> [Task details]: Every record is to be printed exactly as written; pictures are to be omitted.

> [Dataset]:

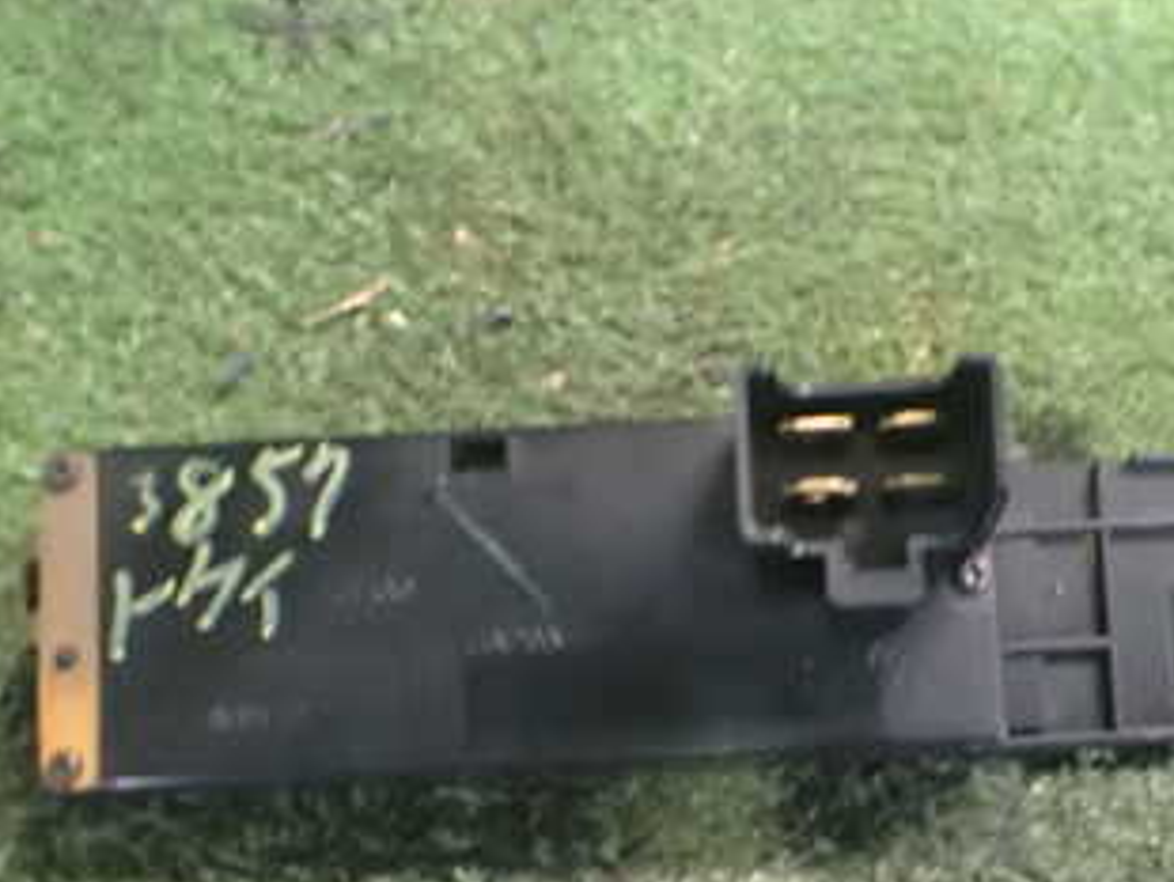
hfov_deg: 32.7
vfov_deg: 25.2
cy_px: 538
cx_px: 860
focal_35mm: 58
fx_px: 1969
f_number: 2.3
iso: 1250
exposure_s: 1/30
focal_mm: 5.4
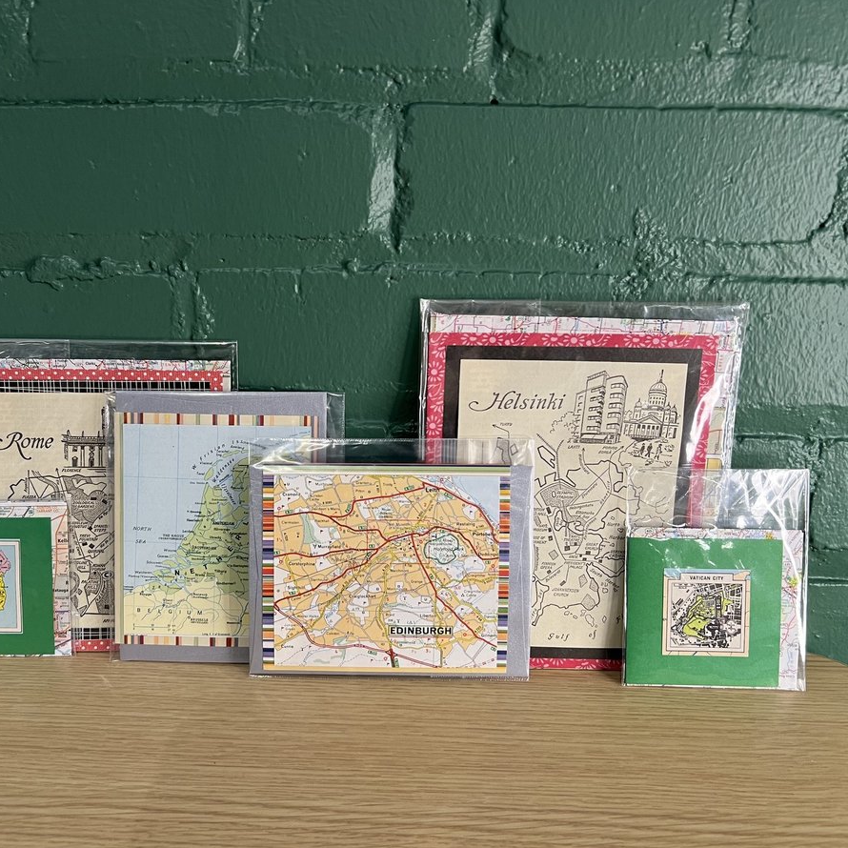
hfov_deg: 51.9
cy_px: 425
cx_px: 307
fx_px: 859
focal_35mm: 31
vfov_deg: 52.5
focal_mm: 5.7
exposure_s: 1/60
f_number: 1.5
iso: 80
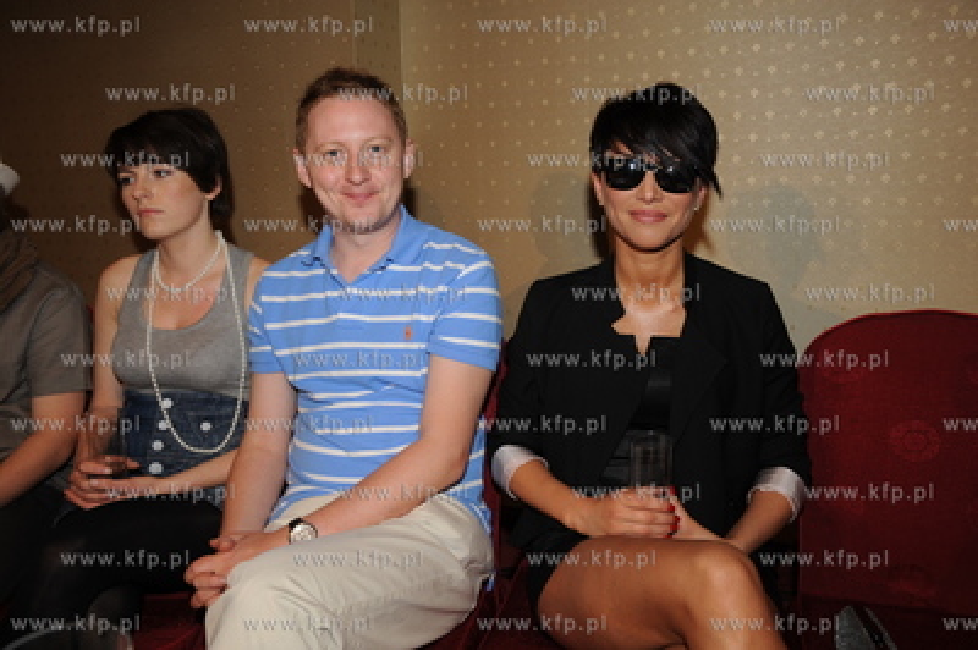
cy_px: 325
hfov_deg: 58.8
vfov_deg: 41.0
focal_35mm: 32
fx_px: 869
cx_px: 489
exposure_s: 1/125
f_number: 5.6
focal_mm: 32
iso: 400
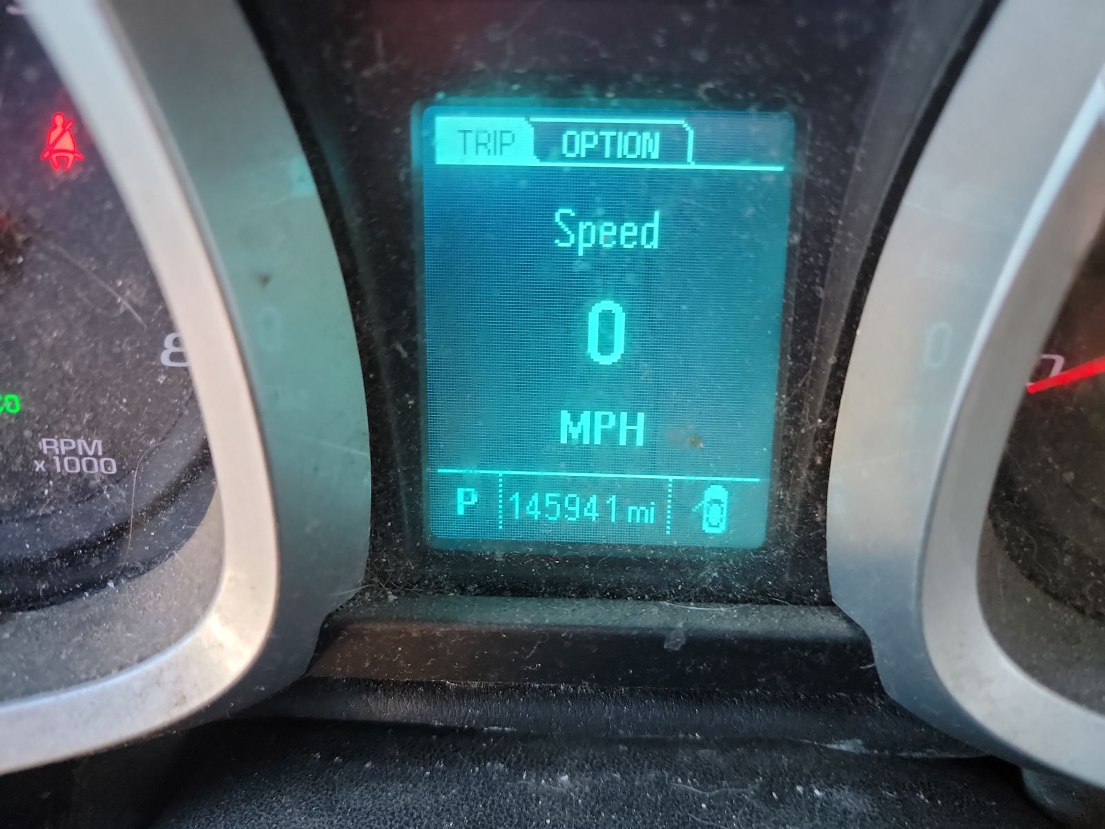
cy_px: 414
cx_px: 552
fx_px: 766
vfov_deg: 56.8
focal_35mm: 24
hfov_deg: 71.6
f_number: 1.8
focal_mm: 6.7
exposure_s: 1/59
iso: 839
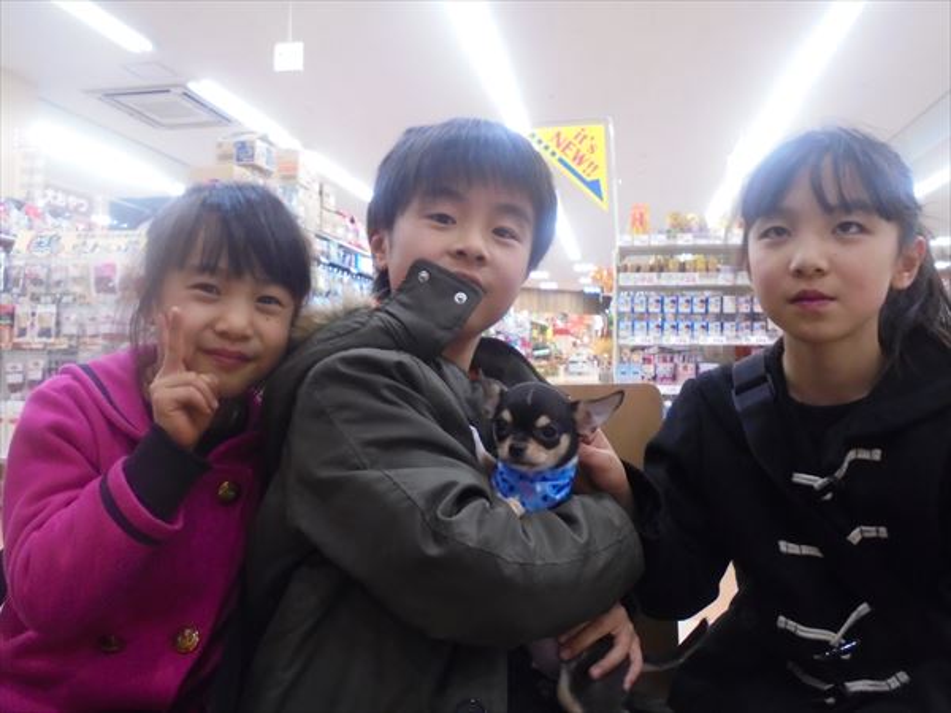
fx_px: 797
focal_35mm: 29
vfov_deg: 48.2
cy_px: 356
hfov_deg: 61.7
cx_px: 476
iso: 400
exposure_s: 1/30
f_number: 3.7
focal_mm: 5.3
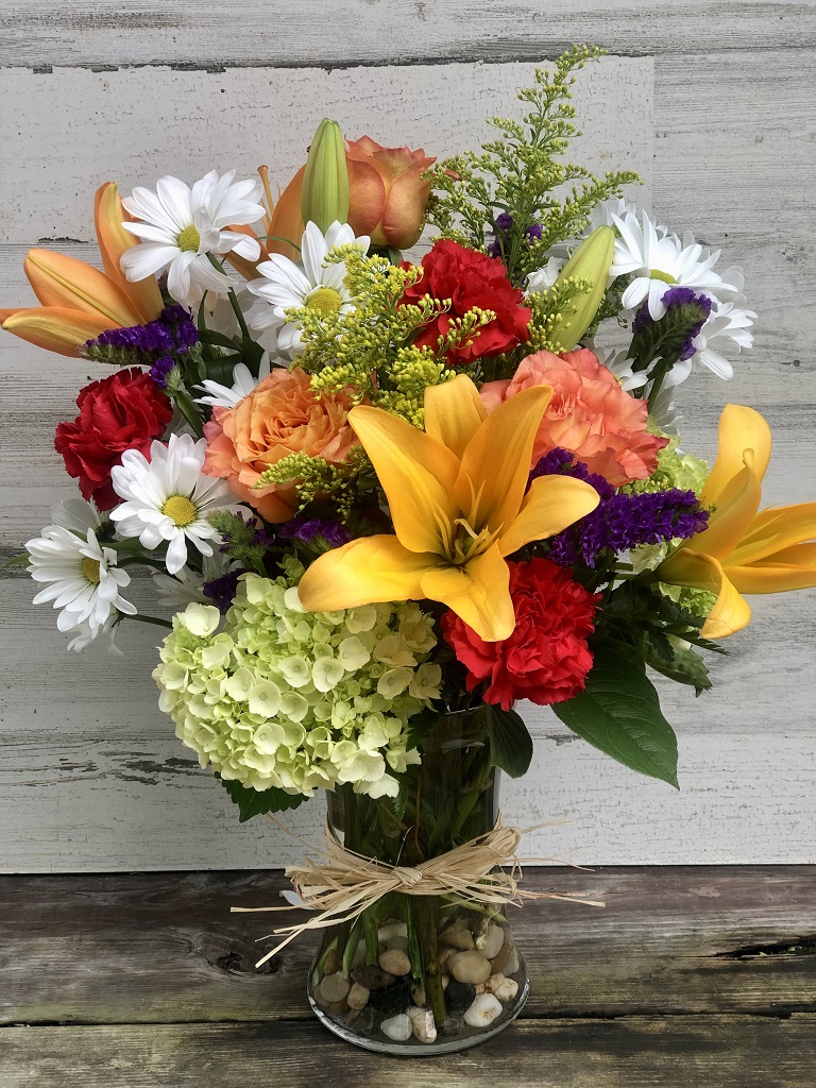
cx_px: 408
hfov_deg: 25.7
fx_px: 1792
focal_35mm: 57
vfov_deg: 33.8
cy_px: 544
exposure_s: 1/120
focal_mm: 6.6
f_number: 2.8
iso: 40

> [Solution to the problem]:
hfov_deg: 32.7
vfov_deg: 25.2
cy_px: 538
cx_px: 860
focal_35mm: 58
fx_px: 1969
f_number: 2.3
iso: 1250
exposure_s: 1/30
focal_mm: 5.4
hfov_deg: 51.9
cy_px: 425
cx_px: 307
fx_px: 859
focal_35mm: 31
vfov_deg: 52.5
focal_mm: 5.7
exposure_s: 1/60
f_number: 1.5
iso: 80
cy_px: 325
hfov_deg: 58.8
vfov_deg: 41.0
focal_35mm: 32
fx_px: 869
cx_px: 489
exposure_s: 1/125
f_number: 5.6
focal_mm: 32
iso: 400
cy_px: 414
cx_px: 552
fx_px: 766
vfov_deg: 56.8
focal_35mm: 24
hfov_deg: 71.6
f_number: 1.8
focal_mm: 6.7
exposure_s: 1/59
iso: 839
fx_px: 797
focal_35mm: 29
vfov_deg: 48.2
cy_px: 356
hfov_deg: 61.7
cx_px: 476
iso: 400
exposure_s: 1/30
f_number: 3.7
focal_mm: 5.3
cx_px: 408
hfov_deg: 25.7
fx_px: 1792
focal_35mm: 57
vfov_deg: 33.8
cy_px: 544
exposure_s: 1/120
focal_mm: 6.6
f_number: 2.8
iso: 40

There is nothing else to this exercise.